In our previous discussion, we introduced the empirical risk minimization (ERM) method as an approximation to the true risk minimization and we also introduced different ways to restrict our hypothesis class so that our classifiers found by minimizing ERM can have better performance on unseen data. We saw a theoretic analysis on Logistic Regression and Naive Bayes in Classification Fundamentals. In this lecture, we want to generalize the discussion to the entire ERM methods and try to answer some fundamental questions related to the concept of learning.

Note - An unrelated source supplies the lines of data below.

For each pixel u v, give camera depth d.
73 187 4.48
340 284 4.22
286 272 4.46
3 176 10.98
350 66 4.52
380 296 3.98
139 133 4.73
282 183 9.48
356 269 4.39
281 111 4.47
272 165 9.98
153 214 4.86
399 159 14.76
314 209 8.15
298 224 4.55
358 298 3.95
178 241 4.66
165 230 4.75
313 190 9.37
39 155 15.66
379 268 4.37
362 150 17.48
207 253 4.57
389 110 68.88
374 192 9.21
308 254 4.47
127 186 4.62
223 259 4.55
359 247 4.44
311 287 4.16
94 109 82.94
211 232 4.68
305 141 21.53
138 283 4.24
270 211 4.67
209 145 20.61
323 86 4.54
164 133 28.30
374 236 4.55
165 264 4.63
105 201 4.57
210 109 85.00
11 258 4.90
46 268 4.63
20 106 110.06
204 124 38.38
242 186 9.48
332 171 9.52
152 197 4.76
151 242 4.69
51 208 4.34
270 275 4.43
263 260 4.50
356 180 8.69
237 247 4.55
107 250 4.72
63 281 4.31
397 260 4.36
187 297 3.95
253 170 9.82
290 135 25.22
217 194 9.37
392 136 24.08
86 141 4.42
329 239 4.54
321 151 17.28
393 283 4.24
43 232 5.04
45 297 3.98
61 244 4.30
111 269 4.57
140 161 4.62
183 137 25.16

First of all, we haven’t had a clear definition of what does it mean to be able to learn, and need to answer that. We also want to ask, what hypothesis class should we choose and what limitations do different hypothesis classes have. Further more, given a hypothesis class, we would like to discuss and determine what kinds of learning rules should we use, and how many data points do we need to learn a good model. With these questions in mind, we will start our discussion from simple settings and then try to generalize our conclusions.

Learnability

Realizability

We start our discussion with a simplifying assumption, realizability. Formally, realizability means that there exists an optimal hypothesis $h^*\in \mathcal{H}$ such that the true risk $L_{\mathbb{P}(h^*)}=0$.

This is a strong assumption and it implies that with probability $1$, over random samples $S \sim \mathbb{P}$, $L_S(h^*)=0$

However, this strong assumption only implies the existence of such a hypothesis that can give $0$ error, it is not guaranteed that the particular hypothesis $h_S$ found by minimizing any ERM is the optimal hypothesis $h^*$. The realizability assumption makes sure our hypothesis class is “rich” or “capable” enough, so that we don’t need to worry about under-fitting, but we can still be overfitting by only minimizing the empirical error. Thus, we want to further discuss that under this assumption, what is the risk of the ERM hypothesis $h_S$ on the unseen data and can this risk be bounded such that we are guaranteed to find a good hypothesis?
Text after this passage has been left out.